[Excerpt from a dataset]
▼
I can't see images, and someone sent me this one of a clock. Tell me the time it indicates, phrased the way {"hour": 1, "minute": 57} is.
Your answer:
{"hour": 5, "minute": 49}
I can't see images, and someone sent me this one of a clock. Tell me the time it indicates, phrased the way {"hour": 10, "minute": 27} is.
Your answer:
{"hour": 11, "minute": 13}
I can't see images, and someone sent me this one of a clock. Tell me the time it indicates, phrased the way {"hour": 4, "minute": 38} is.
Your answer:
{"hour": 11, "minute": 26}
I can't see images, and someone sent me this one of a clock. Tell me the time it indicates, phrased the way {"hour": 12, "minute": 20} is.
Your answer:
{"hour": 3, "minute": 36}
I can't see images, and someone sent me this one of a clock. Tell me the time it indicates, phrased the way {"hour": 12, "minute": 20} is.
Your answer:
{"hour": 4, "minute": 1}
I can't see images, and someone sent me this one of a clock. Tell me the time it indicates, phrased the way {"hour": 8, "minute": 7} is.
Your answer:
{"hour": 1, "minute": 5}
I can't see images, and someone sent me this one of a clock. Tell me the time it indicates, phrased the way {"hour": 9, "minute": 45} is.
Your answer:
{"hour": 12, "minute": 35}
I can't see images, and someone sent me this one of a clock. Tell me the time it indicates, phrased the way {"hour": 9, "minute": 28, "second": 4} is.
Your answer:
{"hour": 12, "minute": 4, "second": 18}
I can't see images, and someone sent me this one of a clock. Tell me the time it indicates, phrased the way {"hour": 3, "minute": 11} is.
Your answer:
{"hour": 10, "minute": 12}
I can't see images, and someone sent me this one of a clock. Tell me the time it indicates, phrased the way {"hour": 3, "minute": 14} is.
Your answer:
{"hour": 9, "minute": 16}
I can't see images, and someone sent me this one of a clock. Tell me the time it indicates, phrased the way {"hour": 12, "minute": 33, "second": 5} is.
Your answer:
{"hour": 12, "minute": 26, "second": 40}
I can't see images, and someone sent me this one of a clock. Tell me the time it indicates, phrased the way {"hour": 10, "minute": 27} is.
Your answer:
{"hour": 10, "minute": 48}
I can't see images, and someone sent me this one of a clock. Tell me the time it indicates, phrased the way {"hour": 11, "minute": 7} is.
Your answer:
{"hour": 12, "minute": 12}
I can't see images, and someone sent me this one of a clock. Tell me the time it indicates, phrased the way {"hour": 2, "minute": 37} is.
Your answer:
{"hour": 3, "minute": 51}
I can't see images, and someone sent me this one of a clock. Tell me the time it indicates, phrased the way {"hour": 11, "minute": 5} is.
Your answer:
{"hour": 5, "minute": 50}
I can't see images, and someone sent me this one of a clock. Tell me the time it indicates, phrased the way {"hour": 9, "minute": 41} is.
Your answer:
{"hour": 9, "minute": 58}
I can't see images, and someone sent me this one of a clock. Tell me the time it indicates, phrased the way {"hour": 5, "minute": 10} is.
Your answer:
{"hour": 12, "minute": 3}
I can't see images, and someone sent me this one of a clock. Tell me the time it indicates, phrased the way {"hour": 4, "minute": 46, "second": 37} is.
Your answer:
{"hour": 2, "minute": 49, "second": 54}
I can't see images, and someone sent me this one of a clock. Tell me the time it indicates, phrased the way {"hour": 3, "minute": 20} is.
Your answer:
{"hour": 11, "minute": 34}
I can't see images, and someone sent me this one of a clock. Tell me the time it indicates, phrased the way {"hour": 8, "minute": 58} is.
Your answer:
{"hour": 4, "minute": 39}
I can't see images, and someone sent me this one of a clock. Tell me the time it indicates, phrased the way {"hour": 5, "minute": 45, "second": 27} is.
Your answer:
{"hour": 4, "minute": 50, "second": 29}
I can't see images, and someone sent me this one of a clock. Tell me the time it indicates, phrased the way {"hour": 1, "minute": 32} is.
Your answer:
▲
EXERCISE:
Pick out every line in the records above that contains the string "second", and copy each of those lines in full. Case must match.

SOLVED PROBLEM:
I can't see images, and someone sent me this one of a clock. Tell me the time it indicates, phrased the way {"hour": 9, "minute": 28, "second": 4} is.
{"hour": 12, "minute": 4, "second": 18}
I can't see images, and someone sent me this one of a clock. Tell me the time it indicates, phrased the way {"hour": 12, "minute": 33, "second": 5} is.
{"hour": 12, "minute": 26, "second": 40}
I can't see images, and someone sent me this one of a clock. Tell me the time it indicates, phrased the way {"hour": 4, "minute": 46, "second": 37} is.
{"hour": 2, "minute": 49, "second": 54}
I can't see images, and someone sent me this one of a clock. Tell me the time it indicates, phrased the way {"hour": 5, "minute": 45, "second": 27} is.
{"hour": 4, "minute": 50, "second": 29}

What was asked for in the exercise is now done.